--- AUFGABEN ---
1. Gib aus dem Text zum Geschichtsbuch den Abschnitt von „Die grünen Seiten“ bis einschließlich „zuvor erarbeiteten Themas.“ wortgetreu wieder.
2. Schreib den Text zum Geschichtsbuch im Anschluss an seinen letzten Satz weiter.

--- VORLIEGENDER TEXT ---

● ● ●

Die Seiten 12 und 13 enthalten einen Auszug aus einer Erzählung (Gertrud Ott: Widukind. Eine Geschichte aus der Zeit Karls des Großen. Stuttgart 1992.) über einen kleinen sächsischen Jungen, der sich mit einem Boten Widukinds über den Krieg zwischen Franken und Sachsen unterhält. Diese Geschichte ermöglicht den Schülerinnen und Schülern eine multiperspektivische Sicht auf das vorangegangen Teilthema Karl der Große und dessen Vergrößerung des Frankenreiches. Es werden nicht nur die ‚glorreichen’ Eroberungen Karls des Großen dargestellt, sondern auch die Seite der Sachsen in Form der Geschichte eines sächsischen Bauernjungens.
Die grünen Seiten des Spiel-Raums Geschichte schlagen, den Schülerinnen und Schülern z.B. ein Theaterspiel über die Vorgänge des Investiturstreits vor. Die Szenen und benötigten Schauspieler werden beschrieben, die verbale Kommunikation im Stück muss aber improvisiert werden. Die letzte Seite jedes Kapitels wird zur Überprüfung des Gelernten genutzt. Hier gibt es diverse kleine Aufgaben, welche den Schülerinnen und Schülern helfen sollen, das Vorangegangene zu rekapitulieren und ihr Wissen zu festigen, beispielsweise Silbenrätsel, Aussagen, die einer bestimmten Person zugeordnet werden müssen, Rätsel etc. Ein kleiner Zeitstahl visualisiert die wichtigsten Ereignisse des zuvor erarbeiteten Themas.
Materialien
Die verwendeten Materialien sind vielfältig. Es gibt verschiedene Arten von schriftlichen Quellen: Urkunden, Briefe, Chroniken etc. Die Länge der Quellen ist altersangemessen und variiert, allerdings ist keine länger als eine halbe Seite. Inhaltlich orientieren sich die Quellen an den Autorentexten. Dies soll aber nicht als Dopplung des Inhalts verstanden werden, sondern als Ergänzung um einen Sachverhalt zu verdeutlichen. Ein gutes Beispiel findet sich beim Thema Herrscherwahl durch die Kurfürsten (Seite 36/ 37): Die Quelle ist ein Auszug des Vertrages (1356), der die Wahl des deutschen Königs und Kaisers regelt. Im Autorentext wird auf die Wahl selbst kaum noch eingegangen, sondern die Problematiken in der Praxis aufgezeigt. Bei allen Quellen (schriftlich oder bildlich) sind die Angaben der Herkunft, des Autors, des Entstehungsdatums oder die Legenden meist vorhanden. Zu den schriftlichen Quellen kommen diverse Bildquellen aus Büchern oder Handschriften, geographische Karten und Schaubilder. Die Auswahl der Abbildungen ist vielfältig und dient nicht nur als Material, sondern auch der Visualisierung und dem Verständnis für zeitgenössische Kunst. Die Aufgabenstellungen zu den Bildquellen decken alle Anforderungsbereiche ab und trainieren somit die Methodenkompetenzen. Meist beginnen die Aufgaben mit der Wiedergabe des Abgebildeten, danach werden Zusammenhänge hergestellt und zuletzt wird durch eine Transferaufgabe eine Reflexion des Themas erreicht. Schaubilder ermöglichen den Schülern ein leichteres Verständnis für komplexe Zusammenhänge, beispielsweise die unterschiedliche Stellung der Bauern, Freie oder Unfreie, in der Grundherrschaft (Seite 15) oder die Lehnspyramide (Seite 14). Bildquellen erleichtern Schülerinnen und Schülern, genau wie die Schaubilder, das Erkennen von Thematiken, durch die Visualisierung können die Lerneinheiten besser abgespeichert werden.

● ● ●

--- BEREITGESTELLTE DATEN ---
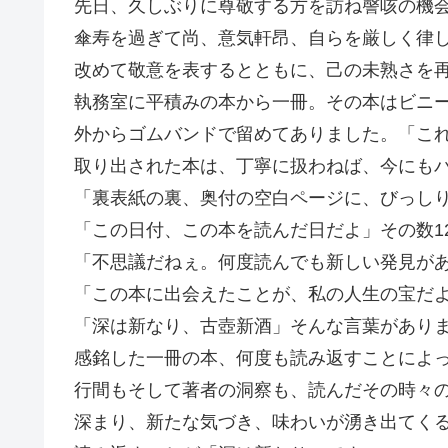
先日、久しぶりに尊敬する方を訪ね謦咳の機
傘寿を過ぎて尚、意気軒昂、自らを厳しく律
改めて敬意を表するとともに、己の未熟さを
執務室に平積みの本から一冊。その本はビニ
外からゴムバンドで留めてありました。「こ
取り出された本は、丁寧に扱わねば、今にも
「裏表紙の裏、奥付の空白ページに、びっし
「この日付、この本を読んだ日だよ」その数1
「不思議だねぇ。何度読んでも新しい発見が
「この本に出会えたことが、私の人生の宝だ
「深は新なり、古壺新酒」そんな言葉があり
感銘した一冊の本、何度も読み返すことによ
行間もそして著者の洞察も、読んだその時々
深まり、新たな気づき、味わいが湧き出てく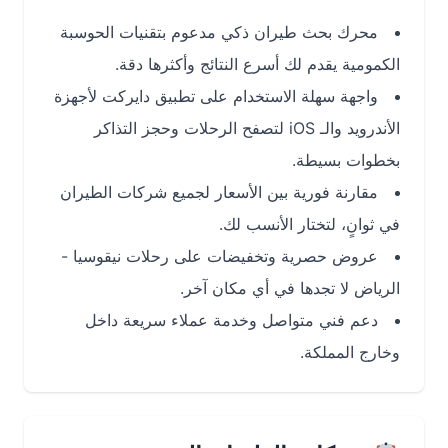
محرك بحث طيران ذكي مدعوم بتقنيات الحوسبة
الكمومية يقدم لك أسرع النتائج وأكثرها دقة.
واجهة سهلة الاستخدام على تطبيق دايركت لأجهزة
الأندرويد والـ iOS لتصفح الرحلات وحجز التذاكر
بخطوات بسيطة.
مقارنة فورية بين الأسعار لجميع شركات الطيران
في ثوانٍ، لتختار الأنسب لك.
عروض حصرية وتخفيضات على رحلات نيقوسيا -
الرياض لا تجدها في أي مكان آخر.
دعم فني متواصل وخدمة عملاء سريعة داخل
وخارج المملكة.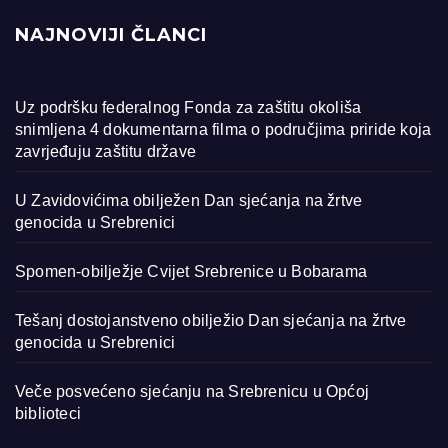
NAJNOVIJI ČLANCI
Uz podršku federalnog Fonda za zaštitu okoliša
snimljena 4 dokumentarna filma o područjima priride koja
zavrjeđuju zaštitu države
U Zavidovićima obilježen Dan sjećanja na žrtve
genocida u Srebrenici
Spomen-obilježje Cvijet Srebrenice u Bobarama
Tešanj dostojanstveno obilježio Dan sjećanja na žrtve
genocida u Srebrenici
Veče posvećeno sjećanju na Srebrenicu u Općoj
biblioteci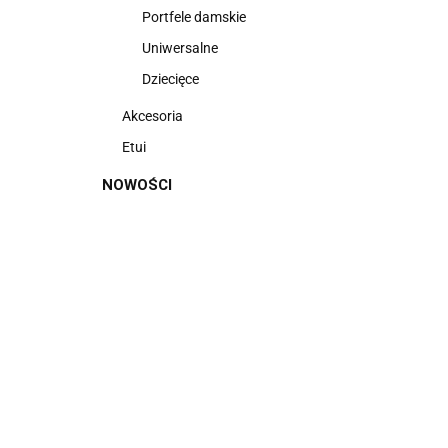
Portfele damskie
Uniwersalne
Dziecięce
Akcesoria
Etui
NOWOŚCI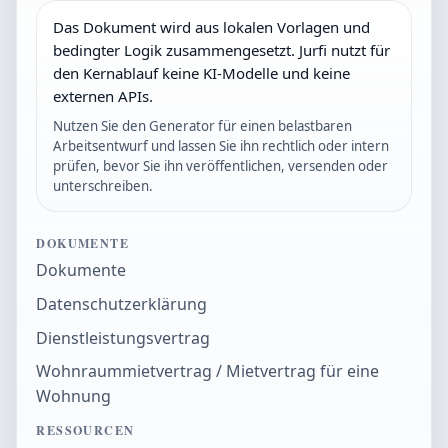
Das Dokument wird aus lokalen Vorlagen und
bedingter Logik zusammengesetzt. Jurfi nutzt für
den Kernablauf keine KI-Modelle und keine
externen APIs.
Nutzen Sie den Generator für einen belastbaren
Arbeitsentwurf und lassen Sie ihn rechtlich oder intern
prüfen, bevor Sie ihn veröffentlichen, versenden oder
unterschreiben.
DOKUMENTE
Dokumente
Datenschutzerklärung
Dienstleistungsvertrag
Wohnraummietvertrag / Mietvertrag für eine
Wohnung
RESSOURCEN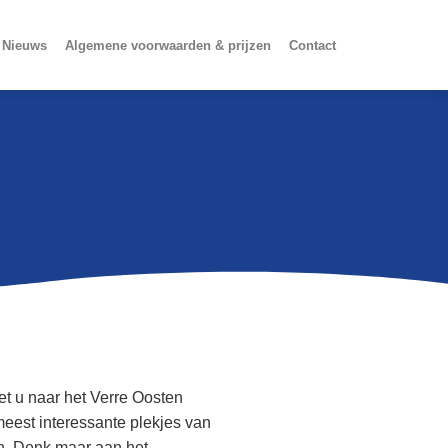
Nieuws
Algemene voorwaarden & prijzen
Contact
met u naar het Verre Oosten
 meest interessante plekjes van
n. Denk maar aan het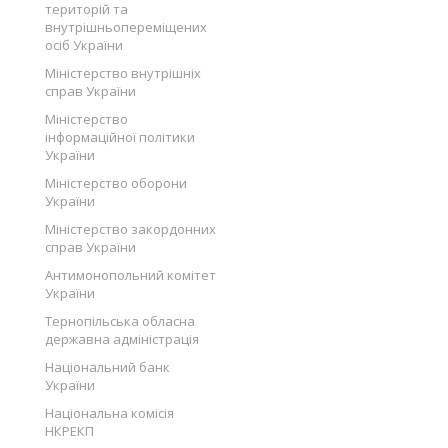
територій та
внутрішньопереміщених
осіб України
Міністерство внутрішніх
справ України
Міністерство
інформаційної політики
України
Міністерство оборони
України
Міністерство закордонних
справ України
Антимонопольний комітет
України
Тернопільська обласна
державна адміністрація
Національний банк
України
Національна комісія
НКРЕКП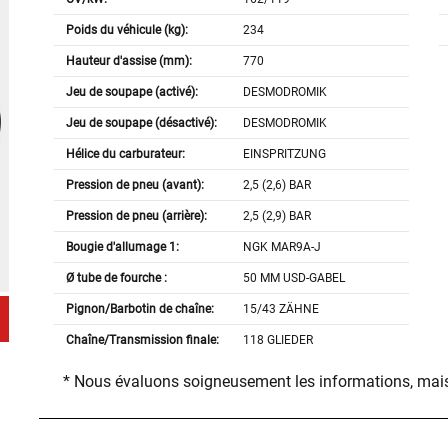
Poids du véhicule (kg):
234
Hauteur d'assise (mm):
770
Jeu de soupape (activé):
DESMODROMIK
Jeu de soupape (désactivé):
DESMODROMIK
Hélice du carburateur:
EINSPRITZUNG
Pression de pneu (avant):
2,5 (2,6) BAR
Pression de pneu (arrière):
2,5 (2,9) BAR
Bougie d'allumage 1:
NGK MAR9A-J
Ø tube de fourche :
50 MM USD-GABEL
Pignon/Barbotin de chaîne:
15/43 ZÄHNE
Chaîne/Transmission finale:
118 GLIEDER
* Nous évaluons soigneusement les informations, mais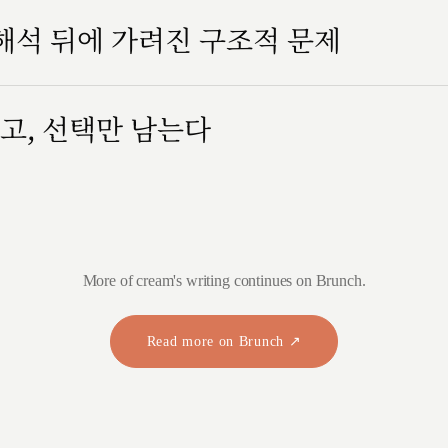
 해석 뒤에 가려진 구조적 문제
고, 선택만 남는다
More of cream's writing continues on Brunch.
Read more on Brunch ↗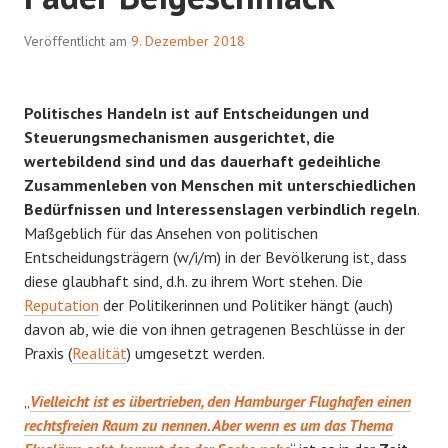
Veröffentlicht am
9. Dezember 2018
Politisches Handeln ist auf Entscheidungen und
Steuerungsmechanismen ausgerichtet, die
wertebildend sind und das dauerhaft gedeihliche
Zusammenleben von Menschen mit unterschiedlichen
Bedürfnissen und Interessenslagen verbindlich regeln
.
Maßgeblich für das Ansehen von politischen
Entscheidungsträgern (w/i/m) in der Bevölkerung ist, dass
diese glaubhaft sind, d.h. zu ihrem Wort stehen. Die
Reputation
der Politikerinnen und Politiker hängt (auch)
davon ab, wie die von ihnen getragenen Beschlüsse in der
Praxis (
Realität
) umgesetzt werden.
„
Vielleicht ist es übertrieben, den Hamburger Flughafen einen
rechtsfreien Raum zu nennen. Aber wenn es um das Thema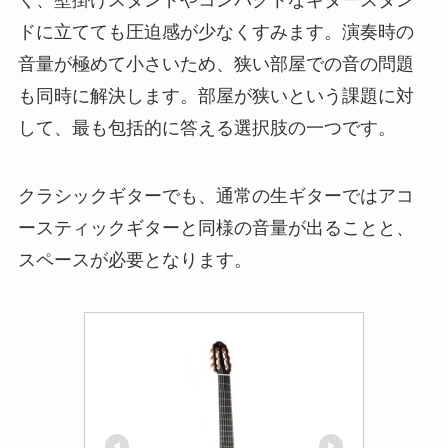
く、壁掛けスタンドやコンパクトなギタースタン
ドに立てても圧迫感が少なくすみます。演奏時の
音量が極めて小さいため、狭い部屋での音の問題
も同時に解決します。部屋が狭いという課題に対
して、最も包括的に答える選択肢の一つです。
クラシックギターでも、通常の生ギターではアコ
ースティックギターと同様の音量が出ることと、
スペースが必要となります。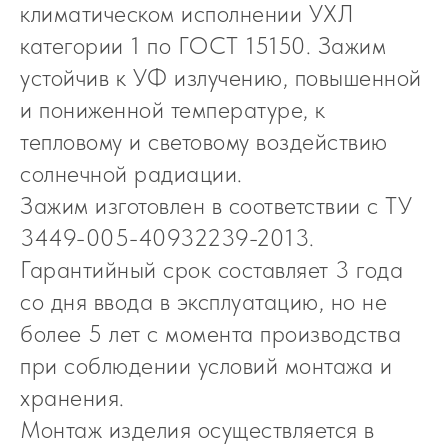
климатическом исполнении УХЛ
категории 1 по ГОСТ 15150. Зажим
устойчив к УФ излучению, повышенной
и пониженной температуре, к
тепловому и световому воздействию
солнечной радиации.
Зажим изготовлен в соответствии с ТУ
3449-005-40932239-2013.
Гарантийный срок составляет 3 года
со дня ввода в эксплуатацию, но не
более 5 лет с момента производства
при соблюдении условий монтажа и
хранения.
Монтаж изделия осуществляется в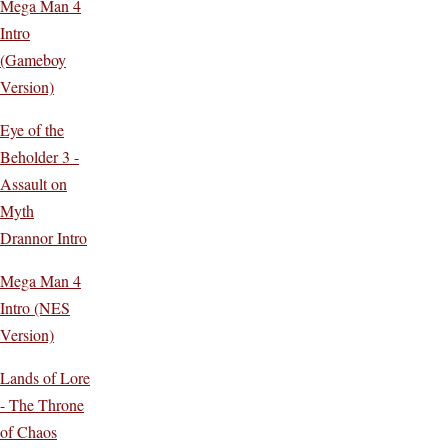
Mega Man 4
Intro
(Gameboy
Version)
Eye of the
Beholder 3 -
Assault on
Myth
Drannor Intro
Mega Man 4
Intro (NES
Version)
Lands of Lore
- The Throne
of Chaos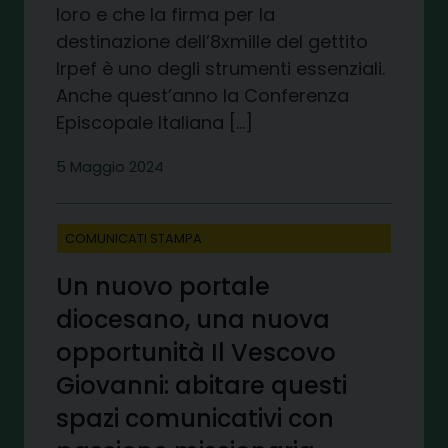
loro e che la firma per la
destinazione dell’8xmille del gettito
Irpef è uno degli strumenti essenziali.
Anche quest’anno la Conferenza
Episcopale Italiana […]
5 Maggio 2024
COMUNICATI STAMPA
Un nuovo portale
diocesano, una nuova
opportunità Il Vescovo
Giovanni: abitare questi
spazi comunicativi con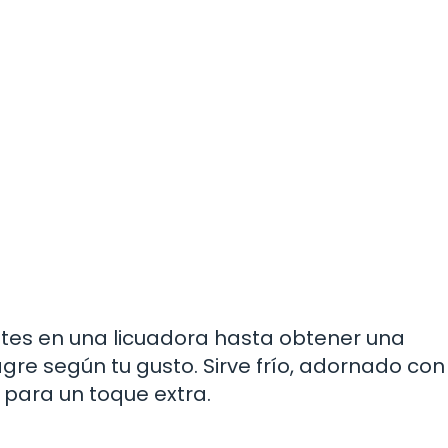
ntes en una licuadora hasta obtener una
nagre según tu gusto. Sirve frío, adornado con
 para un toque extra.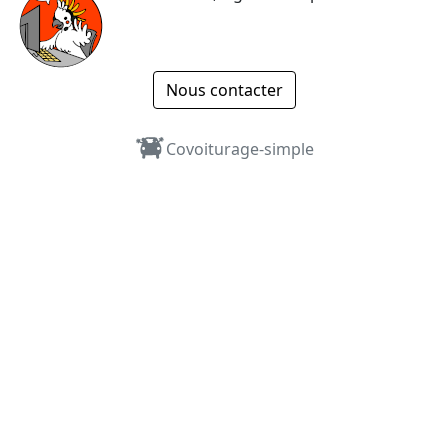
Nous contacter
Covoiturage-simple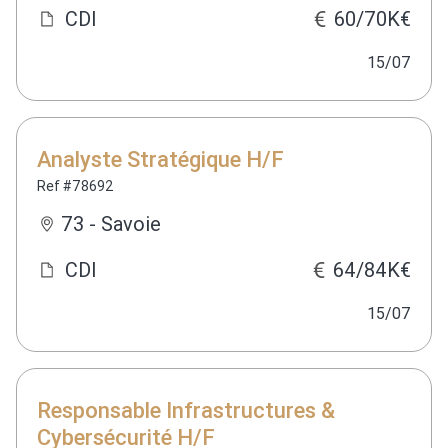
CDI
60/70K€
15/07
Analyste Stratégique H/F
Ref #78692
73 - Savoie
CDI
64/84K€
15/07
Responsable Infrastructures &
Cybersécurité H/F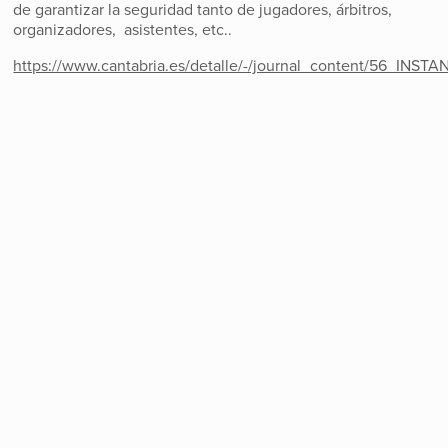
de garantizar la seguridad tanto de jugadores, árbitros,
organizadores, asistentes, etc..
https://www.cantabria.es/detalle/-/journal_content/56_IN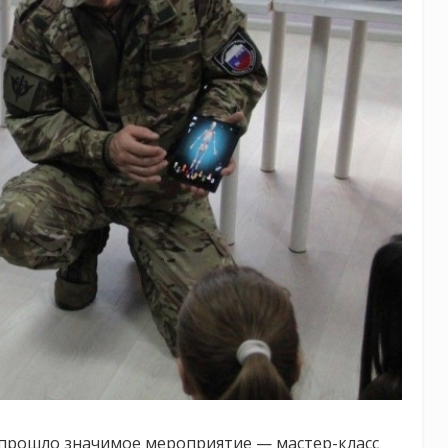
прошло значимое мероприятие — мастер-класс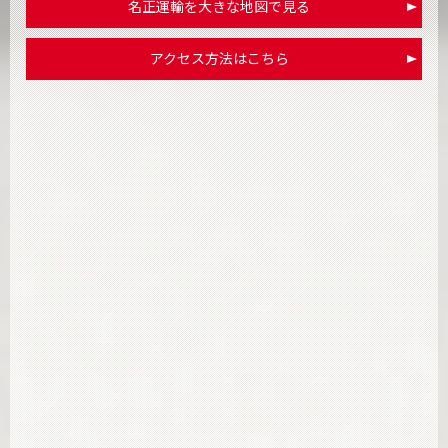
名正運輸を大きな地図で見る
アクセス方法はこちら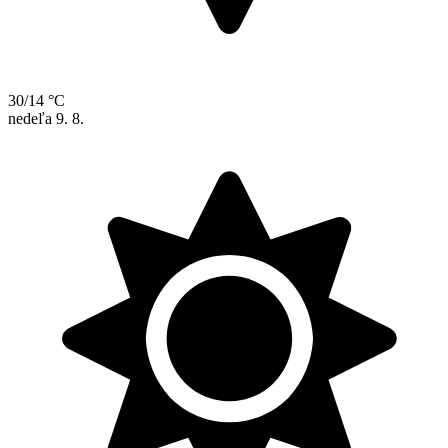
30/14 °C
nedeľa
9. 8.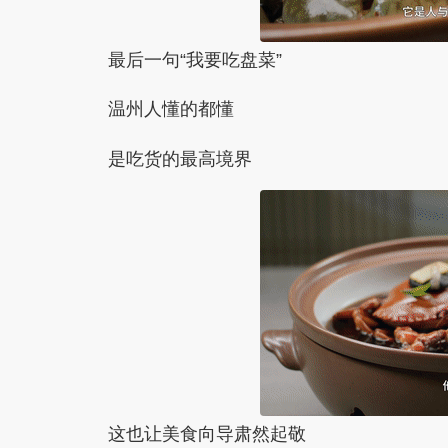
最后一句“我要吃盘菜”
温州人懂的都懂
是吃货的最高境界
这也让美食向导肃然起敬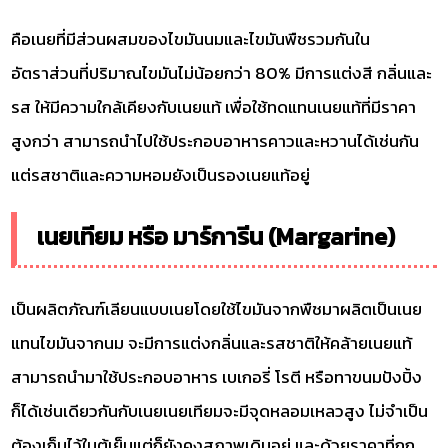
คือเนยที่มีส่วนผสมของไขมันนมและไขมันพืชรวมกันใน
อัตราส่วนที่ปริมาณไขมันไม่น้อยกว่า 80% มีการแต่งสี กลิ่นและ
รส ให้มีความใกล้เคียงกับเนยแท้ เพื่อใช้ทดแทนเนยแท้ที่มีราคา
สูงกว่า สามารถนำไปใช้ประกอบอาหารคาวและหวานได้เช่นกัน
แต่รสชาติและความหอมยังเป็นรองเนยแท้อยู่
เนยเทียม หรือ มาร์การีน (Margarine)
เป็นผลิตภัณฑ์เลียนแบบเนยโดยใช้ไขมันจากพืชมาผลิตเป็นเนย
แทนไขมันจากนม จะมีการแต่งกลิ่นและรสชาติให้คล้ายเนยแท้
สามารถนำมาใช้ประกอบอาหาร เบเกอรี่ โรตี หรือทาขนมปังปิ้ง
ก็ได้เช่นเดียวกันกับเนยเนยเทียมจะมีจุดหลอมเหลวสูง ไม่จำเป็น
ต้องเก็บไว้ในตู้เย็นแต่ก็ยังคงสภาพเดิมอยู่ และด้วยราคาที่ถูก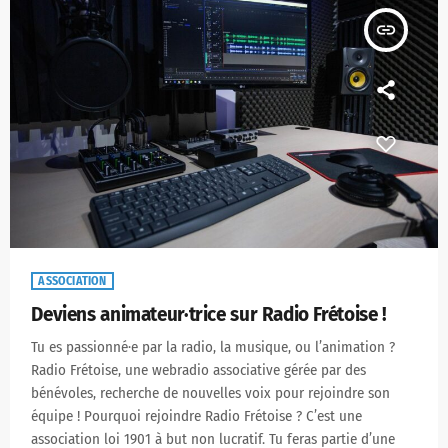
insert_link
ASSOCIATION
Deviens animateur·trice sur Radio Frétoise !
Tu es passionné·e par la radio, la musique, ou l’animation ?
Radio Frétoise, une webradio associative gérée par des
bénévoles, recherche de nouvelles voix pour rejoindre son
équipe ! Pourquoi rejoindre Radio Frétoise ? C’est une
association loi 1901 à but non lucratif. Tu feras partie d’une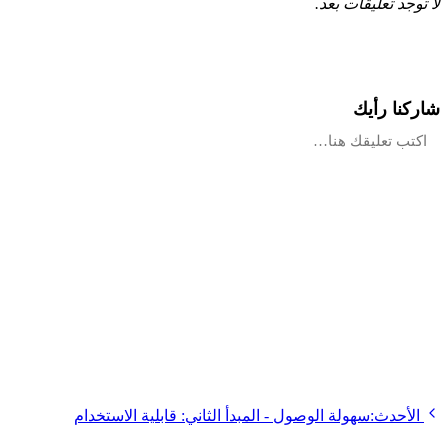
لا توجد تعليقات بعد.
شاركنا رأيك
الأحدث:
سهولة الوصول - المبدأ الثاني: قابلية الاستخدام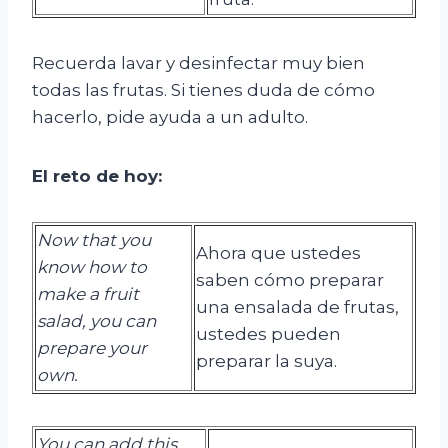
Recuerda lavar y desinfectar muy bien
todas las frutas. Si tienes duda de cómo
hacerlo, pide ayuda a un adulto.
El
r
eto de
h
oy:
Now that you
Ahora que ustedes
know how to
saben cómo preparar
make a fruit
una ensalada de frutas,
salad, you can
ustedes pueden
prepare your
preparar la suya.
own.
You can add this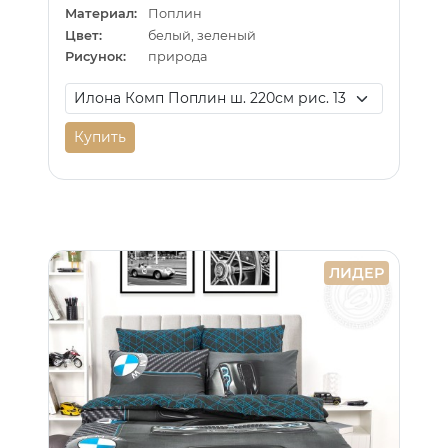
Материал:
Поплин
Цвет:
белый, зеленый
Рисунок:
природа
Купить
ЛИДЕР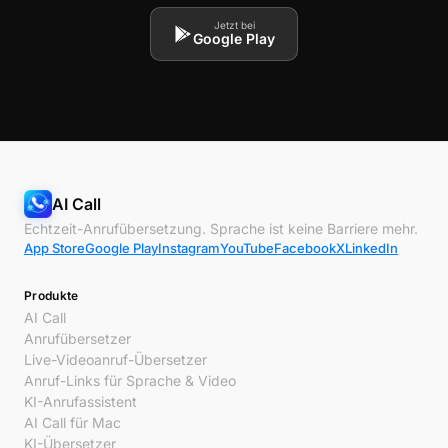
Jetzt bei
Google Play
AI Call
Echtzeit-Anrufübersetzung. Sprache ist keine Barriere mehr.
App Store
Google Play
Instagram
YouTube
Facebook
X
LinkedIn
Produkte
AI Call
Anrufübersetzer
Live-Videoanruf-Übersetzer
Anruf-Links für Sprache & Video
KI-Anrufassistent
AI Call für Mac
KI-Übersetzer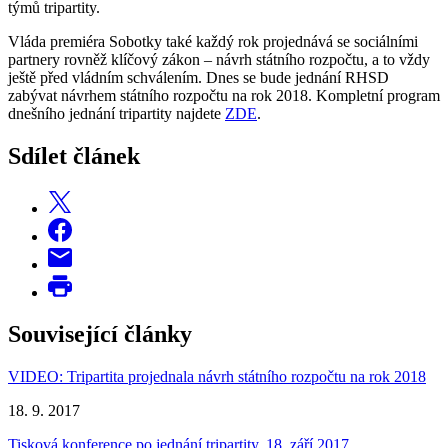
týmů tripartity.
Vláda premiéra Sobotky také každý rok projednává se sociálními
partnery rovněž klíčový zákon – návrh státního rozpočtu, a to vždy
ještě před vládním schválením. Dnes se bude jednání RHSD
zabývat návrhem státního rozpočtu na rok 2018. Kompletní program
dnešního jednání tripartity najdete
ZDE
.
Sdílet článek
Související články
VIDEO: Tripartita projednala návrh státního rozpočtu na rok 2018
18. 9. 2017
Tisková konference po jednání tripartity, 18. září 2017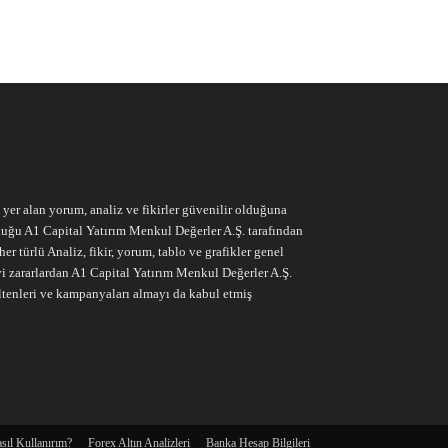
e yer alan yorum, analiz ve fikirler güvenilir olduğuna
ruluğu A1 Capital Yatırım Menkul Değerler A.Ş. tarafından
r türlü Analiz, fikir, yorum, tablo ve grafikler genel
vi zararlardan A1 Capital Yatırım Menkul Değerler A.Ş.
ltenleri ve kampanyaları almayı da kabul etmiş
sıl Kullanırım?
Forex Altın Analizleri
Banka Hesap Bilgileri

● ● ●

--- ANTWORTEN ---
1.
Die grünen Seiten des Spiel-Raums Geschichte schlagen, den Schülerinnen und Schülern z.B. ein Theaterspiel über die Vorgänge des Investiturstreits vor. Die Szenen und benötigten Schauspieler werden beschrieben, die verbale Kommunikation im Stück muss aber improvisiert werden. Die letzte Seite jedes Kapitels wird zur Überprüfung des Gelernten genutzt. Hier gibt es diverse kleine Aufgaben, welche den Schülerinnen und Schülern helfen sollen, das Vorangegangene zu rekapitulieren und ihr Wissen zu festigen, beispielsweise Silbenrätsel, Aussagen, die einer bestimmten Person zugeordnet werden müssen, Rätsel etc. Ein kleiner Zeitstahl visualisiert die wichtigsten Ereignisse des zuvor erarbeiteten Themas.

2.
Aufgaben
Die Aufgabenstellungen sind sehr unterschiedlich und decken die drei Anforderungsbereiche ab. Die Schülerinnen und Schüler lernen verschiedene Methoden kennen und erlangen dadurch eine höhere Fachkompetenz. Leider fehlt ein ausgewiesenes Methodenkonzept vollständig. Daher ist es Aufgabe des Lehrers, die verschiedenen Methoden den Schülerinnen und Schülern näher zu bringen. Die verwendeten Aufgaben pro Material variieren zwischen zwei bis vier. In jedem Falle bauen sie aufeinander auf und ermöglichen den Schülerinnen und Schülern selbständig Probleme zu erkennen, sich eine Meinung zu bilden und eigene Lösungsansätze zu finden. Es fällt auf, dass die Aufgaben sehr oft mit W-Fragen eingeleitet werden. Die gängigen Operatoren, beispielsweise nenne, erläutere, beschreibe etc. finden nicht durchgängig Verwendung. Neben den ‚normalen’ Aufgaben finden sich auch kreative Bearbeitungsmöglichkeiten, beispielsweise „Spiele die Einsetzung eines Bischofs vor bzw. nach dem Investiturstreit nach! Verteile dabei die Rollen und erarbeite passende Texte!“ (Seite 29). Solche Arbeitsaufträge motivieren die Schülerinnen und Schüler und bringen Abwechslung in den ‚Alltag’ des Geschichtsunterrichts.
Neue Medien
Die Fähigkeit, das Medium Internet als Arbeitsinstrument zu nutzen, findet leider kaum Berücksichtigung. An der einen oder anderen Stelle wird kurz drauf verwiesen, mit dem Internet zu arbeiten. Dies ist allerdings zu wenig, wenn man die herausragende Stellung des Internets in der heutigen Zeit beachtet.
Fazit
Die Kürze des Geschichtsbuches ist kein Problem. Es erfüllt alle Anforderungen, die das bayrische Kerncurriculum stellt. Die kreativen Aufgaben sowohl auf den Extraseiten, als auch in den normalen Aufgabenstellungen schaffen Raum für einen abwechslungsreichen Unterricht. Die Schülerinnen und Schüler erlernen wichtige Fachkompetenzen und festigen die Methoden der Geschichtswissenschaft. Die oben geäußerten Kritikpunkte fallen nicht allzu schwer ins Gewicht. Allerdings wäre es wünschenswert, in Zukunft das Internet mehr einzubinden.